RECORDS SUPPLIED below:

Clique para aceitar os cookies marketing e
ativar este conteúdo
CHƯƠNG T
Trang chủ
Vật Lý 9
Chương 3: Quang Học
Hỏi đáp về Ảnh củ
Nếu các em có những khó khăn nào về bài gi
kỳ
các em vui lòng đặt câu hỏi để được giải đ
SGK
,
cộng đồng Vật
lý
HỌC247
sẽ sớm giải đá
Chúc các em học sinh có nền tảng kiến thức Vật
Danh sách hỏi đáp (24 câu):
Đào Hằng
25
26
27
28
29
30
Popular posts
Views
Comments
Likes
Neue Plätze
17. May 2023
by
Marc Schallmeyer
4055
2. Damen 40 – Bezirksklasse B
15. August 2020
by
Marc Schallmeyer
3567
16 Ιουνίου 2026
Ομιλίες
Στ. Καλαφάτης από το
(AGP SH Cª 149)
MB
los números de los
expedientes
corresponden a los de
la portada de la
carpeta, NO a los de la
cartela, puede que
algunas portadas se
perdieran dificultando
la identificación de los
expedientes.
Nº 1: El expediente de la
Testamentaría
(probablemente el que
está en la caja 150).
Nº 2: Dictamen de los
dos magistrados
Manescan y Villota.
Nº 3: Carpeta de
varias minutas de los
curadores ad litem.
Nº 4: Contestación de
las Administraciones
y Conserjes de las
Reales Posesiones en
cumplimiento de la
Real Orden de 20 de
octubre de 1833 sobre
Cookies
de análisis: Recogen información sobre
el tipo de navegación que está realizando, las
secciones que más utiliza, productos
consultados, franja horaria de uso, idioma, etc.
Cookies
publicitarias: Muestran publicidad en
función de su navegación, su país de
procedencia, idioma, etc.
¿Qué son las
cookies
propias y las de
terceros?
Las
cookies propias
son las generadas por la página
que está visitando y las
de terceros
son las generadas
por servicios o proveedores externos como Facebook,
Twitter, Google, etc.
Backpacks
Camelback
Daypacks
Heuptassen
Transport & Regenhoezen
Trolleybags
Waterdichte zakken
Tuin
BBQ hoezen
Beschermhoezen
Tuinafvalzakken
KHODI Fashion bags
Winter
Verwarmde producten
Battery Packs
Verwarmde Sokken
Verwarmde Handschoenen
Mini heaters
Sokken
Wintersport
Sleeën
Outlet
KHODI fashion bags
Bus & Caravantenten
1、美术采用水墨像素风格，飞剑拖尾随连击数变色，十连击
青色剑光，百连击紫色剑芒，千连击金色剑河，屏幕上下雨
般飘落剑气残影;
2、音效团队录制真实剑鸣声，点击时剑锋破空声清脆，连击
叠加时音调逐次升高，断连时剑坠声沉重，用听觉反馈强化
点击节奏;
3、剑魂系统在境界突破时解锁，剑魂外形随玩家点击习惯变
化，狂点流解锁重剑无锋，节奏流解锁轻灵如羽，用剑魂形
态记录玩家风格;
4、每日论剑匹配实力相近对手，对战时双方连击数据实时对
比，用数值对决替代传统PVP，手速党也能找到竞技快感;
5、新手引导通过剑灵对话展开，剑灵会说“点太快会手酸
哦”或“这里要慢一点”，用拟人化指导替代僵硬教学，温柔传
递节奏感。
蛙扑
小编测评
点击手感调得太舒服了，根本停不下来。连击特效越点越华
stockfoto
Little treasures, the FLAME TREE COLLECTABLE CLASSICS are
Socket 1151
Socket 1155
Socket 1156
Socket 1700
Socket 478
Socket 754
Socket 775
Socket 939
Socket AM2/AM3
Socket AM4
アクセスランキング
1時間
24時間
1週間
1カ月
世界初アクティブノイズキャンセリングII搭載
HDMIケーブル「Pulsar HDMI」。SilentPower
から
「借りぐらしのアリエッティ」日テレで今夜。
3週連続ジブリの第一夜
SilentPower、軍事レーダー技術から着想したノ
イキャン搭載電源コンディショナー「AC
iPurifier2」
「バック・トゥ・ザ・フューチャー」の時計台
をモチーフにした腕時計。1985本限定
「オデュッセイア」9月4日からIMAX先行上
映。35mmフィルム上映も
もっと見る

End of RECORDS SUPPLIED.

Line for line, the material above should be repeated exactly.

Clique para aceitar os cookies marketing e
ativar este conteúdo
CHƯƠNG T
Trang chủ
Vật Lý 9
Chương 3: Quang Học
Hỏi đáp về Ảnh củ
Nếu các em có những khó khăn nào về bài gi
kỳ
các em vui lòng đặt câu hỏi để được giải đ
SGK
,
cộng đồng Vật
lý
HỌC247
sẽ sớm giải đá
Chúc các em học sinh có nền tảng kiến thức Vật
Danh sách hỏi đáp (24 câu):
Đào Hằng
25
26
27
28
29
30
Popular posts
Views
Comments
Likes
Neue Plätze
17. May 2023
by
Marc Schallmeyer
4055
2. Damen 40 – Bezirksklasse B
15. August 2020
by
Marc Schallmeyer
3567
16 Ιουνίου 2026
Ομιλίες
Στ. Καλαφάτης από το
(AGP SH Cª 149)
MB
los números de los
expedientes
corresponden a los de
la portada de la
carpeta, NO a los de la
cartela, puede que
algunas portadas se
perdieran dificultando
la identificación de los
expedientes.
Nº 1: El expediente de la
Testamentaría
(probablemente el que
está en la caja 150).
Nº 2: Dictamen de los
dos magistrados
Manescan y Villota.
Nº 3: Carpeta de
varias minutas de los
curadores ad litem.
Nº 4: Contestación de
las Administraciones
y Conserjes de las
Reales Posesiones en
cumplimiento de la
Real Orden de 20 de
octubre de 1833 sobre
Cookies
de análisis: Recogen información sobre
el tipo de navegación que está realizando, las
secciones que más utiliza, productos
consultados, franja horaria de uso, idioma, etc.
Cookies
publicitarias: Muestran publicidad en
función de su navegación, su país de
procedencia, idioma, etc.
¿Qué son las
cookies
propias y las de
terceros?
Las
cookies propias
son las generadas por la página
que está visitando y las
de terceros
son las generadas
por servicios o proveedores externos como Facebook,
Twitter, Google, etc.
Backpacks
Camelback
Daypacks
Heuptassen
Transport & Regenhoezen
Trolleybags
Waterdichte zakken
Tuin
BBQ hoezen
Beschermhoezen
Tuinafvalzakken
KHODI Fashion bags
Winter
Verwarmde producten
Battery Packs
Verwarmde Sokken
Verwarmde Handschoenen
Mini heaters
Sokken
Wintersport
Sleeën
Outlet
KHODI fashion bags
Bus & Caravantenten
1、美术采用水墨像素风格，飞剑拖尾随连击数变色，十连击
青色剑光，百连击紫色剑芒，千连击金色剑河，屏幕上下雨
般飘落剑气残影;
2、音效团队录制真实剑鸣声，点击时剑锋破空声清脆，连击
叠加时音调逐次升高，断连时剑坠声沉重，用听觉反馈强化
点击节奏;
3、剑魂系统在境界突破时解锁，剑魂外形随玩家点击习惯变
化，狂点流解锁重剑无锋，节奏流解锁轻灵如羽，用剑魂形
态记录玩家风格;
4、每日论剑匹配实力相近对手，对战时双方连击数据实时对
比，用数值对决替代传统PVP，手速党也能找到竞技快感;
5、新手引导通过剑灵对话展开，剑灵会说“点太快会手酸
哦”或“这里要慢一点”，用拟人化指导替代僵硬教学，温柔传
递节奏感。
蛙扑
小编测评
点击手感调得太舒服了，根本停不下来。连击特效越点越华
stockfoto
Little treasures, the FLAME TREE COLLECTABLE CLASSICS are
Socket 1151
Socket 1155
Socket 1156
Socket 1700
Socket 478
Socket 754
Socket 775
Socket 939
Socket AM2/AM3
Socket AM4
アクセスランキング
1時間
24時間
1週間
1カ月
世界初アクティブノイズキャンセリングII搭載
HDMIケーブル「Pulsar HDMI」。SilentPower
から
「借りぐらしのアリエッティ」日テレで今夜。
3週連続ジブリの第一夜
SilentPower、軍事レーダー技術から着想したノ
イキャン搭載電源コンディショナー「AC
iPurifier2」
「バック・トゥ・ザ・フューチャー」の時計台
をモチーフにした腕時計。1985本限定
「オデュッセイア」9月4日からIMAX先行上
映。35mmフィルム上映も
もっと見る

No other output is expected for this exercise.